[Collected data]
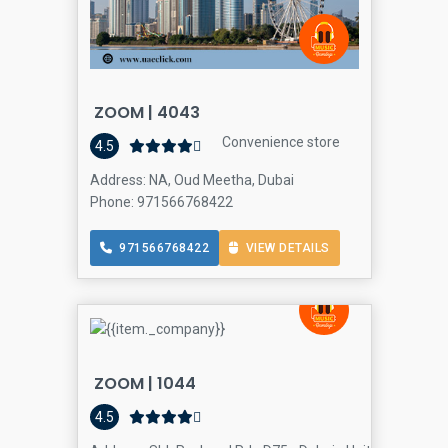
ZOOM | 4043
Convenience store
4.5
Address: NA, Oud Meetha, Dubai
Phone: 971566768422
971566768422
VIEW DETAILS
ZOOM | 1044
4.5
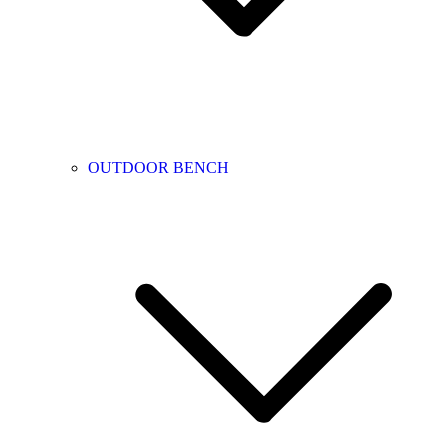
OUTDOOR BENCH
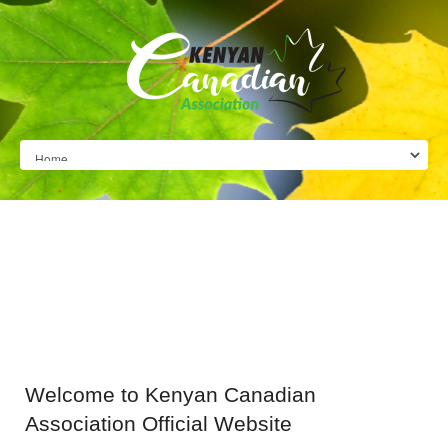
Welcome
to Kenyan Canadian
Association Official Website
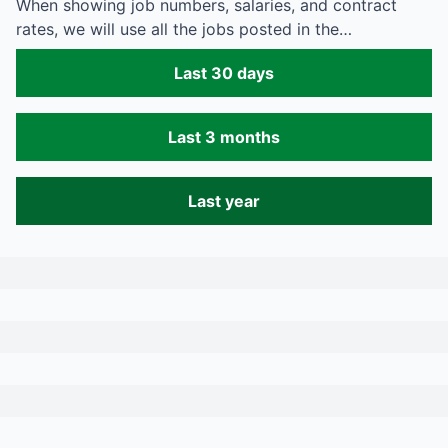
When showing job numbers, salaries, and contract
rates, we will use all the jobs posted in the…
Last 30 days
Last 3 months
Last year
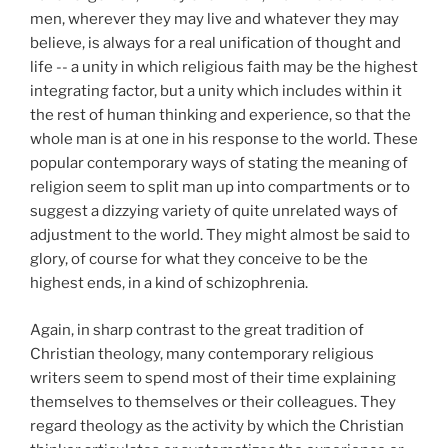
men, wherever they may live and whatever they may
believe, is always for a real unification of thought and
life -- a unity in which religious faith may be the highest
integrating factor, but a unity which includes within it
the rest of human thinking and experience, so that the
whole man is at one in his response to the world. These
popular contemporary ways of stating the meaning of
religion seem to split man up into compartments or to
suggest a dizzying variety of quite unrelated ways of
adjustment to the world. They might almost be said to
glory, of course for what they conceive to be the
highest ends, in a kind of schizophrenia.
Again, in sharp contrast to the great tradition of
Christian theology, many contemporary religious
writers seem to spend most of their time explaining
themselves to themselves or their colleagues. They
regard theology as the activity by which the Christian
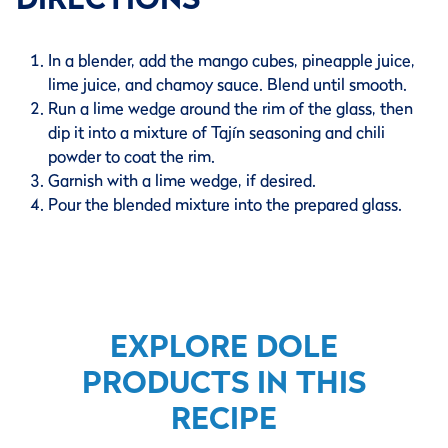
In a blender, add the mango cubes, pineapple juice,
lime juice, and chamoy sauce. Blend until smooth.
Run a lime wedge around the rim of the glass, then
dip it into a mixture of Tajín seasoning and chili
powder to coat the rim.
Garnish with a lime wedge, if desired.
Pour the blended mixture into the prepared glass.
EXPLORE DOLE
PRODUCTS IN THIS
RECIPE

→ ASSIGNMENT:
Repeat everything from the line containing "OUTDOOR BENCH" down to the last line above, leaving the pictures out of your answer.

→ THE COMPLETED TASK:
OUTDOOR BENCH
Welcome
to Kenyan Canadian
Association Official Website
When showing job numbers, salaries, and contract
rates, we will use all the jobs posted in the…
Last 30 days
Last 3 months
Last year
men, wherever they may live and whatever they may
believe, is always for a real unification of thought and
life -- a unity in which religious faith may be the highest
integrating factor, but a unity which includes within it
the rest of human thinking and experience, so that the
whole man is at one in his response to the world. These
popular contemporary ways of stating the meaning of
religion seem to split man up into compartments or to
suggest a dizzying variety of quite unrelated ways of
adjustment to the world. They might almost be said to
glory, of course for what they conceive to be the
highest ends, in a kind of schizophrenia.
Again, in sharp contrast to the great tradition of
Christian theology, many contemporary religious
writers seem to spend most of their time explaining
themselves to themselves or their colleagues. They
regard theology as the activity by which the Christian
In a blender, add the mango cubes, pineapple juice,
lime juice, and chamoy sauce. Blend until smooth.
Run a lime wedge around the rim of the glass, then
dip it into a mixture of Tajín seasoning and chili
powder to coat the rim.
Garnish with a lime wedge, if desired.
Pour the blended mixture into the prepared glass.
EXPLORE DOLE
PRODUCTS IN THIS
RECIPE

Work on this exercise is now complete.